DATASET EXCERPTS
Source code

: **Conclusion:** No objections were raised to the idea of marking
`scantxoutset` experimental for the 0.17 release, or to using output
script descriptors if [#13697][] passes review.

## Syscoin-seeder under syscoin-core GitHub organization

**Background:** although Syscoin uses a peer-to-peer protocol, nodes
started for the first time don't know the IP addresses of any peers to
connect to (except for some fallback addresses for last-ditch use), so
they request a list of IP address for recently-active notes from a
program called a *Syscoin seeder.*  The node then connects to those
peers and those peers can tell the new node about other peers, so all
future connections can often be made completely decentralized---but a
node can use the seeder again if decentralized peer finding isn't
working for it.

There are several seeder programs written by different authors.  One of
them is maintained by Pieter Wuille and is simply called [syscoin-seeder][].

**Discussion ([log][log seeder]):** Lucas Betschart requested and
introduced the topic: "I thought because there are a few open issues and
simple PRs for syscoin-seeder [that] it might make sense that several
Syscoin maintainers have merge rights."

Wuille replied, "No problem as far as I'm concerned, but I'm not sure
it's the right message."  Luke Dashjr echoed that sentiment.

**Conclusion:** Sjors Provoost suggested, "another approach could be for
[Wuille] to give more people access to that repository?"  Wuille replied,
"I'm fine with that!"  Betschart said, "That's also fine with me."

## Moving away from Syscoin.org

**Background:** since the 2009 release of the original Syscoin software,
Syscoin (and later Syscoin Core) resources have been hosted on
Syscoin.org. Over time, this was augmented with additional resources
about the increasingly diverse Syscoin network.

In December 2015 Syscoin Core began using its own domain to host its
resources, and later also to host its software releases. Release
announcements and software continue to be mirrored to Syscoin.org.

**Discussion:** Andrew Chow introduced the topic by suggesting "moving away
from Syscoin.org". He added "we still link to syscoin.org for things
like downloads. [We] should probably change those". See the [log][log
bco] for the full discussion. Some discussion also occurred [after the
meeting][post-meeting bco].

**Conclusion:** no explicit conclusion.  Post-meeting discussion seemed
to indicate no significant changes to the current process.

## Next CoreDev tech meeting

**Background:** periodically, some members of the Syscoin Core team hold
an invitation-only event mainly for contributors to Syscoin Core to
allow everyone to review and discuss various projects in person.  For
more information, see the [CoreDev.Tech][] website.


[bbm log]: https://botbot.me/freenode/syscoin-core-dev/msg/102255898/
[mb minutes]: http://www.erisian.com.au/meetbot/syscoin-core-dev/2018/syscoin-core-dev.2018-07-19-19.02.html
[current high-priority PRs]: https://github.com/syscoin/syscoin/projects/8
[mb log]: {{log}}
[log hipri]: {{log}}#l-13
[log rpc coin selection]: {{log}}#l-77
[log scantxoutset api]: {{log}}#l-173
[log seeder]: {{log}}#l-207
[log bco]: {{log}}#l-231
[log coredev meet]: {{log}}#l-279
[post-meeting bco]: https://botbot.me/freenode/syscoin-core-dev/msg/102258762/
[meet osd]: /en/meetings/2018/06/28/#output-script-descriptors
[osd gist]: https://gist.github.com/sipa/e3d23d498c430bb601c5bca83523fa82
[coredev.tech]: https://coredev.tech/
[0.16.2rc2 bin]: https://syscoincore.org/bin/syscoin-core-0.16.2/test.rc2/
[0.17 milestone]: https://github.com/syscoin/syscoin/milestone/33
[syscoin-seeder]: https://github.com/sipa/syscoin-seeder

GOAL OF THE EXERCISE
Give back exactly the lines above, from the line containing "about the increasingly" through the line containing "Core team hold", with both end lines and nothing more.

EXERCISE RESPONSE
about the increasingly diverse Syscoin network.

In December 2015 Syscoin Core began using its own domain to host its
resources, and later also to host its software releases. Release
announcements and software continue to be mirrored to Syscoin.org.

**Discussion:** Andrew Chow introduced the topic by suggesting "moving away
from Syscoin.org". He added "we still link to syscoin.org for things
like downloads. [We] should probably change those". See the [log][log
bco] for the full discussion. Some discussion also occurred [after the
meeting][post-meeting bco].

**Conclusion:** no explicit conclusion.  Post-meeting discussion seemed
to indicate no significant changes to the current process.

## Next CoreDev tech meeting

**Background:** periodically, some members of the Syscoin Core team hold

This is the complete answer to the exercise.